Wang et al. show that, between 6 and 12 months after infection, the concentration of neutralizing antibodies remains unchanged. That the acute immune reaction extends even beyond six months is suggested by the authors’ analysis of SARS-CoV-2-specific memory B cells in the blood of the convalescent individuals over the course of the year. These memory B cells continuously enhance the reactivity of their SARS-CoV-2-specific antibodies through a process known as somatic hypermutation. The authors demonstrated this with in vitro tests of antibody neutralization of a broad collection of SARS-CoV-2 variant strains.

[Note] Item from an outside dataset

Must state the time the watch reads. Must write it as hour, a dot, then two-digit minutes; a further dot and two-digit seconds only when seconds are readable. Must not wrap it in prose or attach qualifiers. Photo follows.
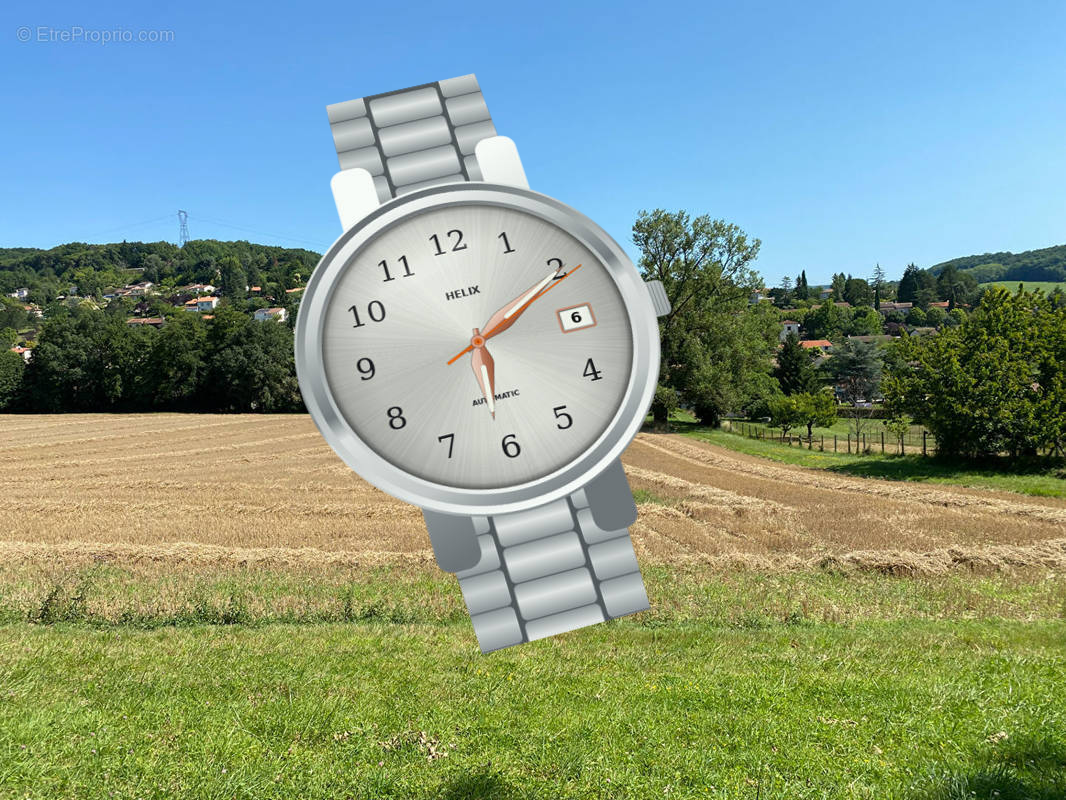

Finally, Wang and colleagues show that immunity can be boosted even further in convalescent individuals by vaccinating them after a year. This resulted in the generation of more plasma cells, together with an increase in the level of SARS-CoV-2 antibodies that was up to 50 times greater than before vaccination. Some of the plasma cells will probably be recruited to become memory plasma cells, although this remains to be demonstrated formally, as does the induction of stable, long-term memory as a consequence of SARS-CoV-2 vaccination.
In evaluating vaccine efficacy, we should not expect the high antibody concentrations characteristic of acute immune reactions to be maintained in the memory phase11. It is an old misconception, when advocating frequent revaccinations, that antibody concentrations during the acute immune reaction can be compared with those later on, to calculate an imaginary ‘half-life’ of antibody-mediated immunity. This ignores the biphasic character of the immune response (Fig. 1).
The good news is that the evidence thus far predicts that infection with SARS-CoV-2 induces long-term immunity in most individuals. This provides a welcome positive note as we wait for further data on memory responses to vaccination.